US 12,236,264 B2
Data shards for distributed processing
Yuxi Zhang, San Francisco, CA (US); and Kexin Xie, San Mateo, CA (US)
Assigned to Salesforce, Inc., San Francisco, CA (US)
Filed by salesforce.com, inc., San Francisco, CA (US)
Filed on Jan. 30, 2021, as Appl. No. 17/163,386.
Prior Publication US 2022/0244988 A1, Aug. 4, 2022
Int. Cl. G06F 9/48 (2006.01); G06F 9/30 (2018.01); G06F 9/38 (2018.01); G06F 18/214 (2023.01); G06N 20/00 (2019.01); H04L 9/06 (2006.01)
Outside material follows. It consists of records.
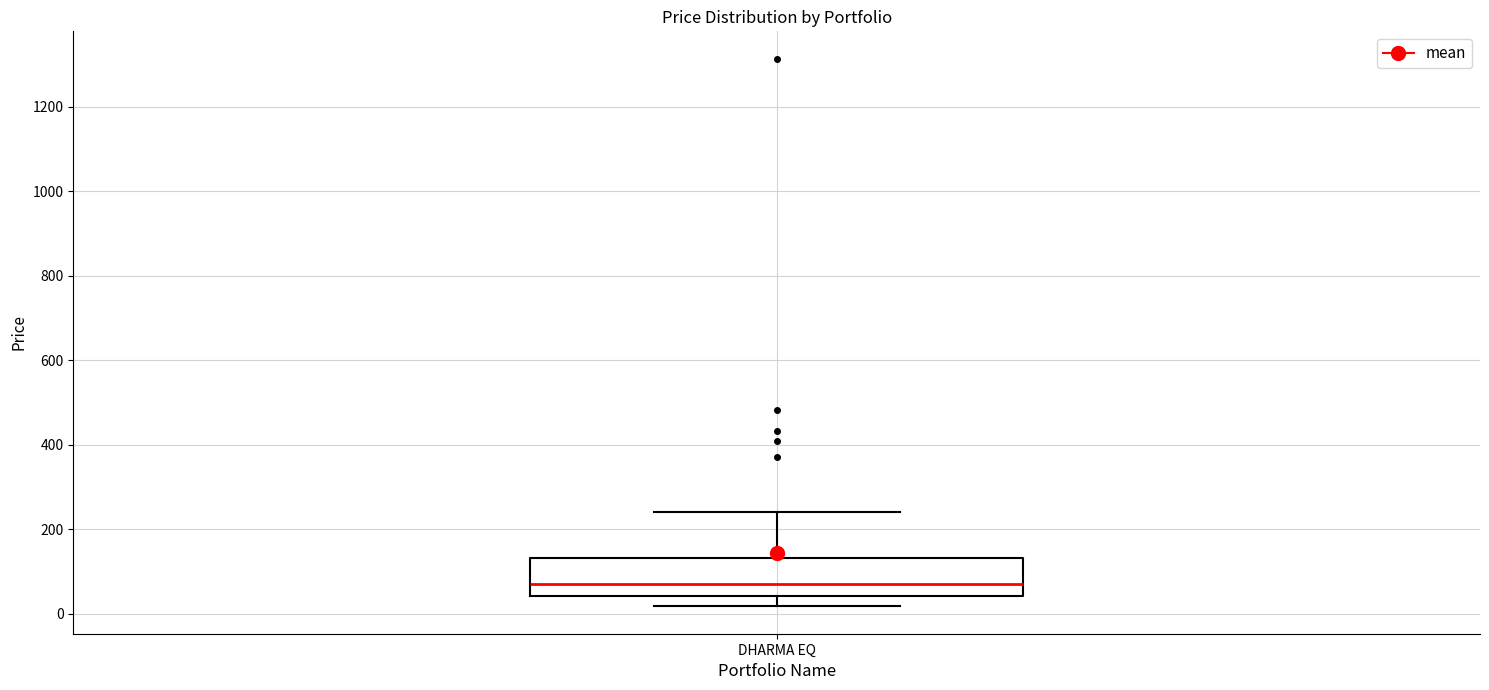

Read this box plot against the y-axis: the position of the median line, the range covered by the box, and the ends of both whiskers. The values are not printed on the chart, so give them approximately, as read against the axis.

median 80, box 40 to 140, whiskers 20 to 240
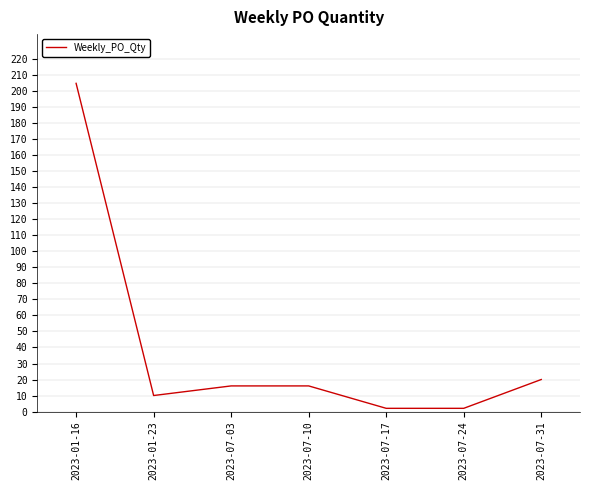

What position from the left is 2023-07-10?

4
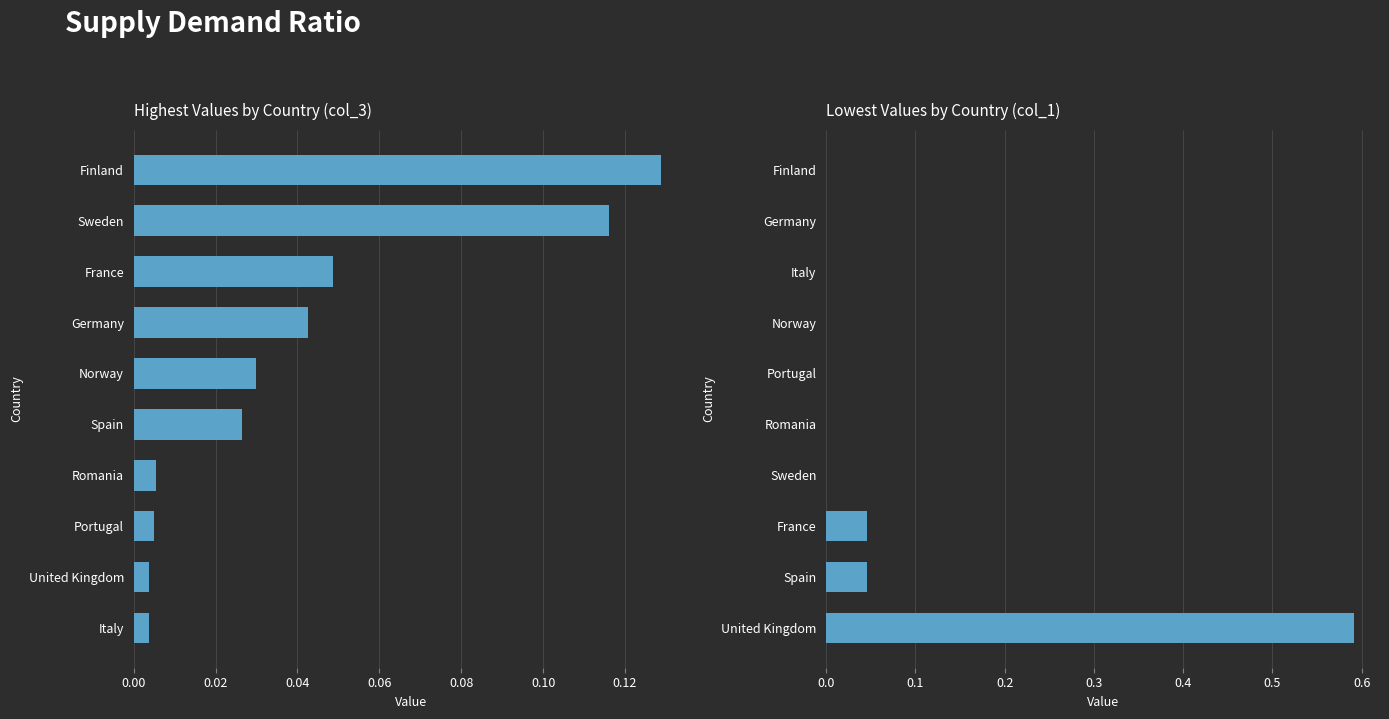

How many data points does each series have?

10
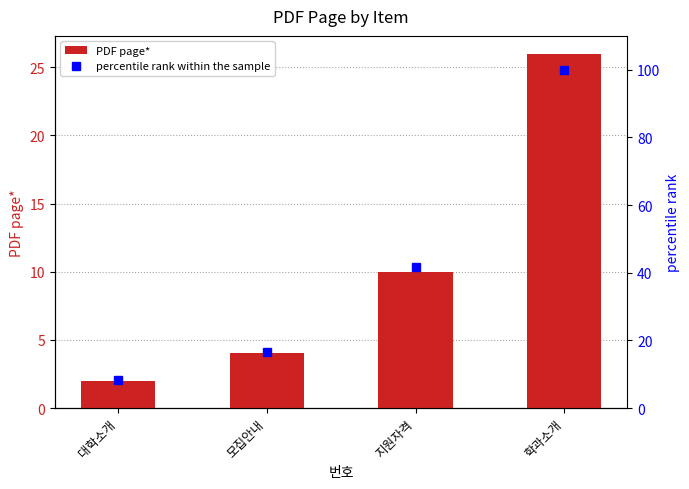

What is the difference between the maximum and minimum values in the percentile rank within the sample series?

91.7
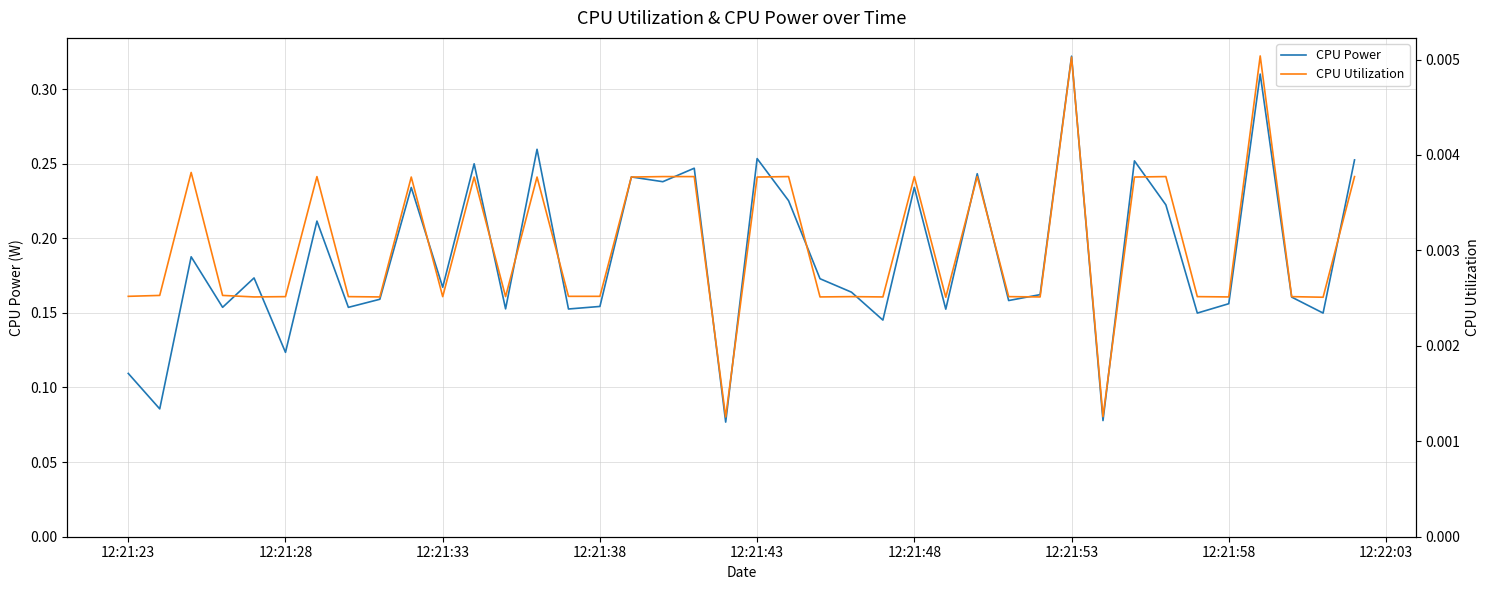

True or false: CPU Power has a value of 0.1 at 34.

False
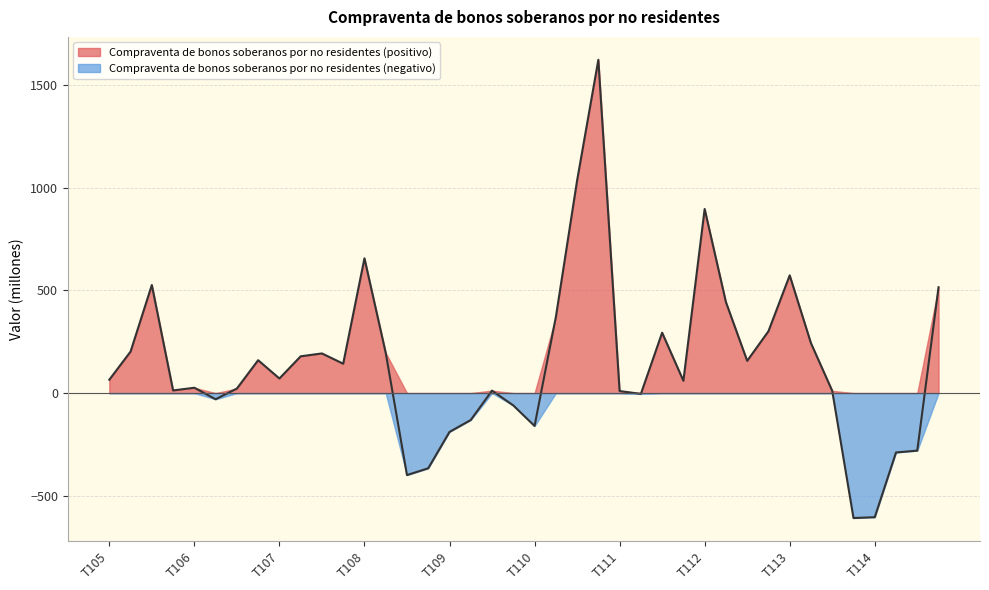

What is the greatest value displayed?

1622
CPC G06F 9/4881 (2013.01) [G06F 9/30036 (2013.01); G06F 9/3836 (2013.01); G06F 9/3851 (2013.01); G06F 9/3877 (2013.01); G06F 18/214 (2023.01); G06N 20/00 (2019.01); H04L 9/0643 (2013.01)] 15 Claims
OG exemplary drawing
 
1. A computer-implemented method comprising:
receiving two or more data sets of data for users wherein each of the two or more data sets belongs to a separate one of two or more groups;
hashing user identifiers in the two or more data sets to generate hashed identifiers for the two or more data sets;
replacing the user identifiers in the two or more data sets with the hashed identifiers;
splitting each of the two or more data sets to generate shards, wherein each of the two or more data sets is split into the same number of shards by splitting each of the two more data sets such that the hashed identifiers that are common to two or more of the two or more data sets are in equivalent shards from the two or more of the two or more data sets;
generating merged shards by merging the shards using a separate running process for each of the merged shards, wherein each of the merged shards is generated using shards from more than one of the two or more data sets;
performing an operation on all of the merged shards wherein performing an operation on all of the merged shards comprises joining the merged shards into a merged data set; and
training a machine learning system using the merged data set.